> [Instruction]: Please count the lines in the material below that contain the string "haematomas", treating uppercase and lowercase as different, and give only the number.

> [Data listing]:
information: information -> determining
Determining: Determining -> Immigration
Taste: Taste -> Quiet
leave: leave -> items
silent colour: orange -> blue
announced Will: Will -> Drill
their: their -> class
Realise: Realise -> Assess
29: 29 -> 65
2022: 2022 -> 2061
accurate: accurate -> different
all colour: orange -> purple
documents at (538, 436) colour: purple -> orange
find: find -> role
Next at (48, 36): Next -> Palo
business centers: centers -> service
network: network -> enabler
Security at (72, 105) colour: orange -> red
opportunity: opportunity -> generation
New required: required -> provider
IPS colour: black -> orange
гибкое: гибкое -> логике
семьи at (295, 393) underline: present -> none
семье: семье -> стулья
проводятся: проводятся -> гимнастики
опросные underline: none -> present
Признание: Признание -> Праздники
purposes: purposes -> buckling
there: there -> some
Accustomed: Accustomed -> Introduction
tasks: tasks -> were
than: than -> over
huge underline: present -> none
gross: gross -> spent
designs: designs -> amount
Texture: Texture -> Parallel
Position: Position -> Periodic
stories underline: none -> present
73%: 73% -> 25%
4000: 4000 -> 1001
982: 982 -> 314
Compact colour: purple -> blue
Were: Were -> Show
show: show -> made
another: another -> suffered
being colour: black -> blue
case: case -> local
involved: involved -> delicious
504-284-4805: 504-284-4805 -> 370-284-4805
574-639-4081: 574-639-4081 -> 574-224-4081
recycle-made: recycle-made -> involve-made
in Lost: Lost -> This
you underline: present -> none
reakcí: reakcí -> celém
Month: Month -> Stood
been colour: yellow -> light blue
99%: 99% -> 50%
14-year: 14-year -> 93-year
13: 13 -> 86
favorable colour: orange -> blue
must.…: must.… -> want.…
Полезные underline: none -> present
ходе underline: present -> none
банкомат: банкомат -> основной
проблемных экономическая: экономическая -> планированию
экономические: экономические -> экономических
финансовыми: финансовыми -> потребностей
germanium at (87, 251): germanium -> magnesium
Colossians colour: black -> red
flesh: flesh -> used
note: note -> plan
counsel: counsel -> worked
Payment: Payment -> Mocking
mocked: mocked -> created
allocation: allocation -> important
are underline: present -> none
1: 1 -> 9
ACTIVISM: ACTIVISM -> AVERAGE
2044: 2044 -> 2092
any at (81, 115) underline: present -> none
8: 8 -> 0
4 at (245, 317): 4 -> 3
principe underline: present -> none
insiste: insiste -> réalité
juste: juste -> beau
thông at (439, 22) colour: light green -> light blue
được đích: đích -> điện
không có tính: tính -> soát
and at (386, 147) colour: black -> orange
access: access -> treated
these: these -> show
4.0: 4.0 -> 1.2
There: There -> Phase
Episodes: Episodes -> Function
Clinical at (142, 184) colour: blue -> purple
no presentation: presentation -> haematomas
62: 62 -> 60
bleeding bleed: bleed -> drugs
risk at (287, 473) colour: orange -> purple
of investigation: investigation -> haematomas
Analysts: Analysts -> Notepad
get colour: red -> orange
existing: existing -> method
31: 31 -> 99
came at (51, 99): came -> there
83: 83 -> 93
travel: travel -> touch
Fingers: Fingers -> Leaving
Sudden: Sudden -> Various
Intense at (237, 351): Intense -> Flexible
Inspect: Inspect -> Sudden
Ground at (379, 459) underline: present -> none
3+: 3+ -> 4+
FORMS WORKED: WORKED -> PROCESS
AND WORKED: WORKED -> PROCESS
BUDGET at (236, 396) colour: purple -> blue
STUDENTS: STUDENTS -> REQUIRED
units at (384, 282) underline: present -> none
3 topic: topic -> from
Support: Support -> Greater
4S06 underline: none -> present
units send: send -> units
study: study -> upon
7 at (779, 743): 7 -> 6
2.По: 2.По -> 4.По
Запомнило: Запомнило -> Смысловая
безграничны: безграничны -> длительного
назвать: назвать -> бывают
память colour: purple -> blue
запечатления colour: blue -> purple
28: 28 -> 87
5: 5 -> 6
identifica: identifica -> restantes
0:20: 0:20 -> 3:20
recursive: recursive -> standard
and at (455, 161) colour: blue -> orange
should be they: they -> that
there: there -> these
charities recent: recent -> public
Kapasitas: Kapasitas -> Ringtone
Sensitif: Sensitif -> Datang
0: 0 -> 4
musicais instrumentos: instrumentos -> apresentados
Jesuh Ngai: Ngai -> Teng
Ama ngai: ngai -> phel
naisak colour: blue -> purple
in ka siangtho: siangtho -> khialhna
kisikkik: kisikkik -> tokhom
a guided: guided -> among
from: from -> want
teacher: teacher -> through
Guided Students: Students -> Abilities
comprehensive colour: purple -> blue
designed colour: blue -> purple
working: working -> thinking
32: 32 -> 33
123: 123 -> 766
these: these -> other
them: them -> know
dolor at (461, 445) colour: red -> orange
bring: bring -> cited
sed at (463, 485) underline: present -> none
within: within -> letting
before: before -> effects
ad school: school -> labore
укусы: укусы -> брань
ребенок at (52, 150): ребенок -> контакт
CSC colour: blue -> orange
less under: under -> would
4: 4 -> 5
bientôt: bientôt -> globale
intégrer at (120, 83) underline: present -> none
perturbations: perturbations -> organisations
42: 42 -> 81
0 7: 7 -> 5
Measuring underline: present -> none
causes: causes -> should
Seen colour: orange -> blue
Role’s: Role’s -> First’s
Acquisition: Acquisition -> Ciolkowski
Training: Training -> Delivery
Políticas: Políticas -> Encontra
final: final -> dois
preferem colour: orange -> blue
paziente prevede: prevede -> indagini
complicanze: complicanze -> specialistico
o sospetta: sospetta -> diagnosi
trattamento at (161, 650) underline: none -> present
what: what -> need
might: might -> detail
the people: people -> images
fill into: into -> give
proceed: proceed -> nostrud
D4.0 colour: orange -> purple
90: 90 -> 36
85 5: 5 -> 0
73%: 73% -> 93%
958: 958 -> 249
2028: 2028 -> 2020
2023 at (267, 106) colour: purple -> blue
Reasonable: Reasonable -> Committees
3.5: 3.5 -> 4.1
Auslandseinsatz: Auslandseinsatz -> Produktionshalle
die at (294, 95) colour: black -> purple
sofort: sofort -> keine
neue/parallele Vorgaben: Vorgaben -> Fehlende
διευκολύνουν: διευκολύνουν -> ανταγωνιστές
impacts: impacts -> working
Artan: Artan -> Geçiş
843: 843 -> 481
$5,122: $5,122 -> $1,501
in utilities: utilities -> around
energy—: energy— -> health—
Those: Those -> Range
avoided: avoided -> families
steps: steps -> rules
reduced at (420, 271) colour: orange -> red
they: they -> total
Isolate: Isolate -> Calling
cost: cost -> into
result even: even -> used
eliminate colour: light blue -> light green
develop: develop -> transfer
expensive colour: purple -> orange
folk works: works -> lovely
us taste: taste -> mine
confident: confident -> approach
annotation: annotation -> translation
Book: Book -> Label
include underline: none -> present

> [Output of the exercise]: 2